And the townpeople he learned to classify in the same way. He was soon on good terms with those store clerks who were handy men about the house, with women who did all their own work, with blacksmiths and carpenters, with unskilled laborers and garage mechanics. In time he could almost tell where a man lived and what he did for a living, just by the hardware he bought and the questions he asked about it. Heretofore J.W. had thought he knew most of the people in Delafield. But the first weeks in the store showed him that he knew only a few. Up to this time “most of the people in Delafield” had meant, practically, his school friends, the clerks and salespeople in certain stores—and the members of the First Methodist Church.
That is to say, in the main, to him Delafield had been the church, and the church had been Delafield. But now he realized that his church was only a small part of Delafield. The town had other churches. It had lodges. When the store outfitted Odd Fellows’ Hall with new window shades he learned that the Odd Fellows shared the place with strong lodges of the Maccabees and Modern Woodmen. And there were other halls. J.W. Farwell, Sr., was a Mason, but these other lodges seemed to have as many members as the Masons, and one or the other of them was always getting ready for a big public display.
The same condition was true of the country people. He began to hear about the Farm Federation, and the Grange, and the Farmers’ Elevator, and the cooperative creamery, for members of all of these groups passed in and out of the store.
One day J.W. remarked to the pastor who had dropped into the store: “Mr. Drury, I never noticed before how this place is alive with societies and clubs and lodges and things. Everybody seems to belong to three or four organizations. And they talk about ’em! But I don’t hear much about our church, and nothing at all about the old church out at Deep Creek. Yet I used to think that the church was the whole thing!”
The older man nodded. “It’s true, J.W.,” he said, “all the churches together are only a small part of the community.

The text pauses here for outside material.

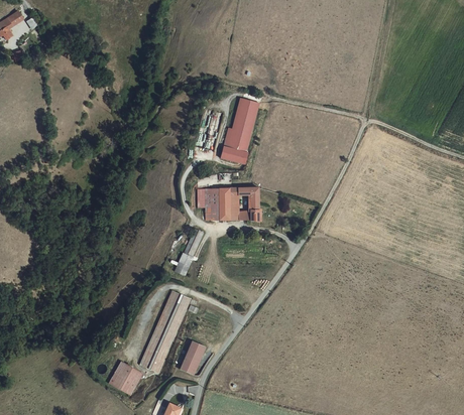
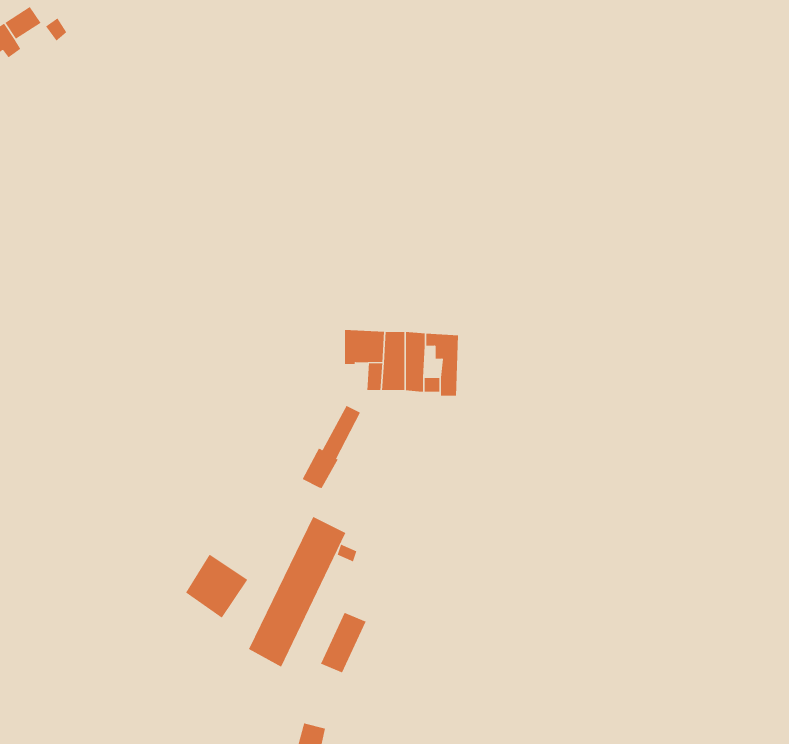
building: [218,100,260,166] -> none
building: [108,357,142,392] -> [185,554,248,619]

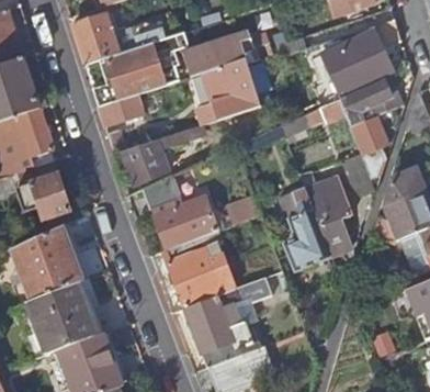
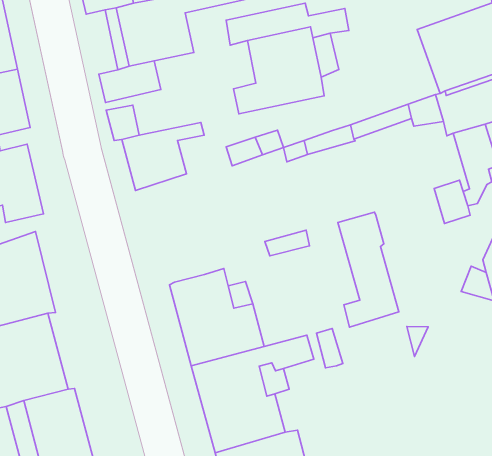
building: [305,173,352,253] -> none
building: [144,175,216,248] -> none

They are the best, and usually the best-organized forces we have, I’m sure of that; but the church and the town have to reckon with these others.”
“What good are they all? They must cost a pile of money. What for?”
“That’s what you might call a whale of a question, J.W.” John W. Farwell, Senior, who had been standing by, listening, essayed to answer. “And you haven’t heard yet of all the organizations. Look at me, for example. I belong to the Chamber of Commerce and the Rotary Club. I’m on the Executive Committee of the Madison County Horticultural Society, and I’ve just retired from the Board of Directors of the Civic League. Then you must think of the political parties, and the County Sunday School Association, and the annual Chautauqua, and I don’t know what all.”
“Yes, and I notice, dad, that a good many of these,” said J.W., Jr., “are just for the men. The women must have nearly as many. Why, Delafield ought to be a model town, and the country ’round here ought to be a regular paradise, with all these helpers and uplifters on the job. But it isn’t. Maybe they’re not all on the job.”